# Activity
Check each line of the records below and collect those that include the word "String".

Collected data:
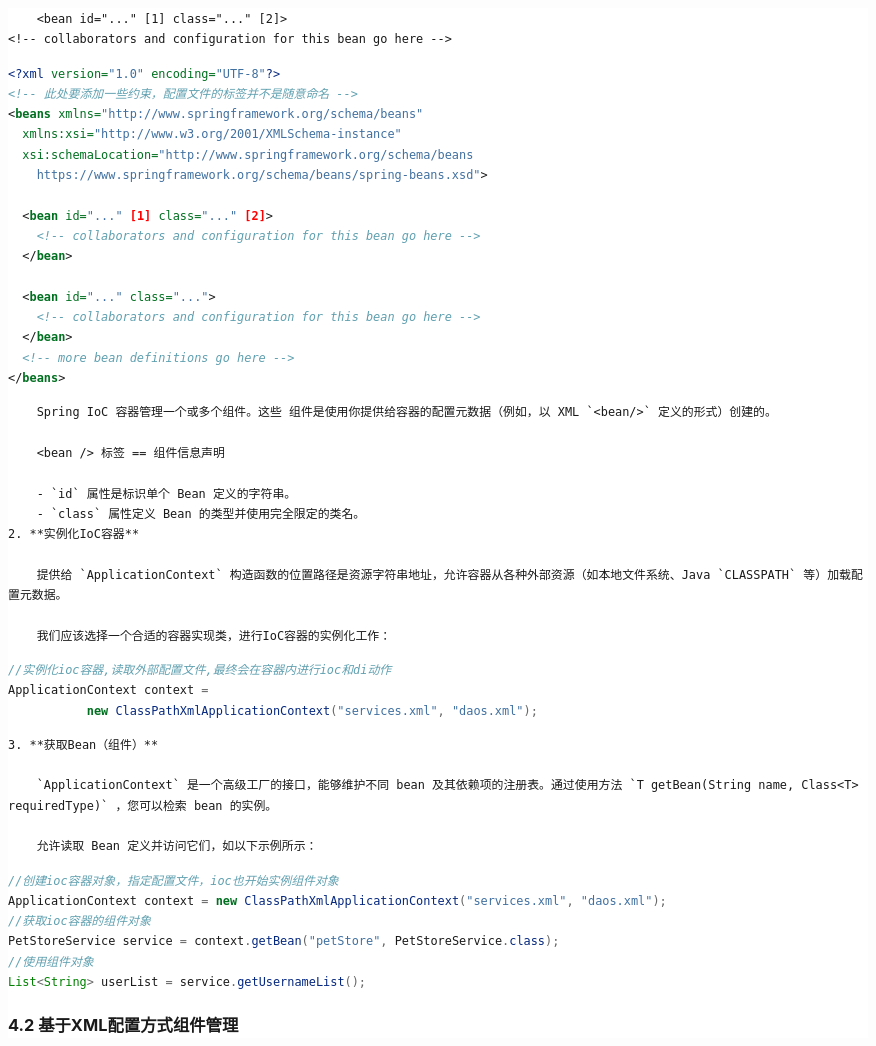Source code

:         <bean id="..." [1] class="..." [2]>  
    <!-- collaborators and configuration for this bean go here -->
  </bean>

```XML
<?xml version="1.0" encoding="UTF-8"?>
<!-- 此处要添加一些约束，配置文件的标签并不是随意命名 -->
<beans xmlns="http://www.springframework.org/schema/beans"
  xmlns:xsi="http://www.w3.org/2001/XMLSchema-instance"
  xsi:schemaLocation="http://www.springframework.org/schema/beans
    https://www.springframework.org/schema/beans/spring-beans.xsd">

  <bean id="..." [1] class="..." [2]>  
    <!-- collaborators and configuration for this bean go here -->
  </bean>

  <bean id="..." class="...">
    <!-- collaborators and configuration for this bean go here -->
  </bean>
  <!-- more bean definitions go here -->
</beans>
```

        Spring IoC 容器管理一个或多个组件。这些 组件是使用你提供给容器的配置元数据（例如，以 XML `<bean/>` 定义的形式）创建的。
    
        <bean /> 标签 == 组件信息声明
    
        - `id` 属性是标识单个 Bean 定义的字符串。
        - `class` 属性定义 Bean 的类型并使用完全限定的类名。
    2. **实例化IoC容器**
    
        提供给 `ApplicationContext` 构造函数的位置路径是资源字符串地址，允许容器从各种外部资源（如本地文件系统、Java `CLASSPATH` 等）加载配置元数据。
    
        我们应该选择一个合适的容器实现类，进行IoC容器的实例化工作：

```Java
//实例化ioc容器,读取外部配置文件,最终会在容器内进行ioc和di动作
ApplicationContext context = 
           new ClassPathXmlApplicationContext("services.xml", "daos.xml");
```
    3. **获取Bean（组件）**
    
        `ApplicationContext` 是一个高级工厂的接口，能够维护不同 bean 及其依赖项的注册表。通过使用方法 `T getBean(String name, Class<T> requiredType)` ，您可以检索 bean 的实例。
    
        允许读取 Bean 定义并访问它们，如以下示例所示：

```Java
//创建ioc容器对象，指定配置文件，ioc也开始实例组件对象
ApplicationContext context = new ClassPathXmlApplicationContext("services.xml", "daos.xml");
//获取ioc容器的组件对象
PetStoreService service = context.getBean("petStore", PetStoreService.class);
//使用组件对象
List<String> userList = service.getUsernameList();
```

  ### 4.2 基于XML配置方式组件管理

# Answer section
        `ApplicationContext` 是一个高级工厂的接口，能够维护不同 bean 及其依赖项的注册表。通过使用方法 `T getBean(String name, Class<T> requiredType)` ，您可以检索 bean 的实例。
List<String> userList = service.getUsernameList();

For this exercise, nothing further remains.